Investors can invest directly in private equity by investing in private equity (PE) firms. Private equity firms are firms that gather capital and invest this capital directly in other companies, rather than buying their share. PE firms often buy the whole company they want to invest in. This gives them control over its key decisions. The aim of PE firms is often to sell the companies they bought at a higher price.
There are certain conditions, however, for investors to be able to join a private equity firm. Today, the minimum capital that any investor can contribute with is $250,000, although it used to be much higher than that.
Among the biggest buyout deals done by PE firms are:
- Energy Future Holdings; Deal value in 2007: $44.37 billion; Buyers: KKR, TPG and Goldman Sachs
- RJR Nabisco; Deal value in 1989: $31.1 billion;
Usually, PE firms have a single fund or many funds for investment. The firm is managed by someone with expertise, and he/she is called the general partner (GP). The other partners who contribute with capital are called "limited partners". Partners can include institutional investors as well.

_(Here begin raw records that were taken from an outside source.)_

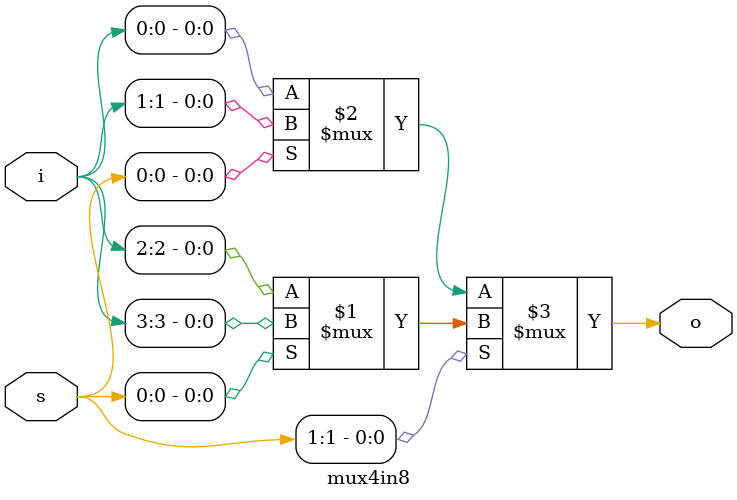
<source format=v>
module mux4in8(input [3:0] i, input [1:0] s, output o);
    assign o = s[1] ? (s[0] ? i[3] : i[2]) : (s[0] ? i[1] : i[0]);
endmodule

</source>
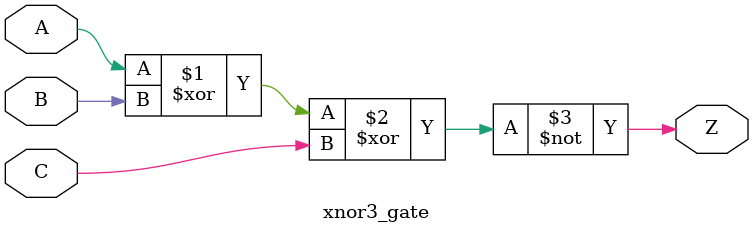
<source format=sv>
module top_module (
    input clk,
    input x,
    output z
);

reg d1, d2, d3;
wire q1, q2, q3;

assign d1 = x ^ q1;
assign d2 = ~(x & q2);
assign d3 = ~(x | q3);

d_flip_flop dff1clk (.CLK(clk), .RESET(1'b0), .D(d1), .Q(q1));
d_flip_flop dff2clk (.CLK(clk), .RESET(1'b0), .D(d2), .Q(q2));
d_flip_flop dff3clk (.CLK(clk), .RESET(1'b0), .D(d3), .Q(q3));

xnor3_gate xnor3 (.A(q1), .B(q2), .C(q3), .Z(z));

endmodule
module d_flip_flop (
    input CLK,
    input RESET,
    input D,
    output reg Q
);
    
always @(posedge CLK or posedge RESET)
    if (RESET == 1'b1)
        Q <= 1'b0;
    else
        Q <= D;
        
endmodule
module xnor3_gate (
    input A,
    input B,
    input C,
    output Z
);

assign Z = ~(A ^ B ^ C);

endmodule

</source>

PE firms charge different types of fees:
- Management fee — payment to managers for their money management efforts regardless of profit or loss
- Incentive fees — given to managers for profitable investments
- Ancillary fees — these are normally paid to the general manager by portfolio companies. Well-versed limited partners often request to deduce these costs from the management fees of the manager.
Venture capital firms usually provide capital to startup companies with successful prospects. In exchange, investors receive equity in the companies they invest in. Venture capital firms help entrepreneurs obtain the capital they need for their businesses to grow.
This type of investment can be associated with risk if the financed startups fail. Furthermore, usually it takes time for a company to grow and for its cash flow to turn positive, so it is a medium to long term investment. However, it is important for economic growth since it supports businesses in their early stages.
Crowdfunding is also a similar way of financing startup businesses with promising ideas but is suitable for investors who have a smaller amount of capital. Investors also get equity rights in exchange for their capital investment.
There are mainly three types of venture capital financing or investments. First, early stage financing, where startups receive initial investments to cover their capital costs. Second, expansion financing, which helps startups scale up their business. And third, there is acquisition financing, to help a company acquire another company.
Venture capital firms usually vet many applications with business ideas to fund, and eventually choose the ones they deem to be least risky and most promising.
Examples of VC companies: Sequoia, Greylock Ventures, New Enterprise Associates.
Examples of VC-backed companies include: Facebook, Twitter, Salesforce, Whatsapp, etc.
The fees of VC firms include the following:
- Organizational and fund expenses — including legal and marketing fees, and fees of establishing the firm.
- Management fees, as a percentage of the capital commitments of the fund.
The main strategy of venture capital firms is to finance early promising companies, and then sell their shares later with an exit strategy. There are many exit strategies such as making an initial public offering, merger of the startup with another company, private offering to investors, and maintaining the companies with large market shares and consistent income (cash cows).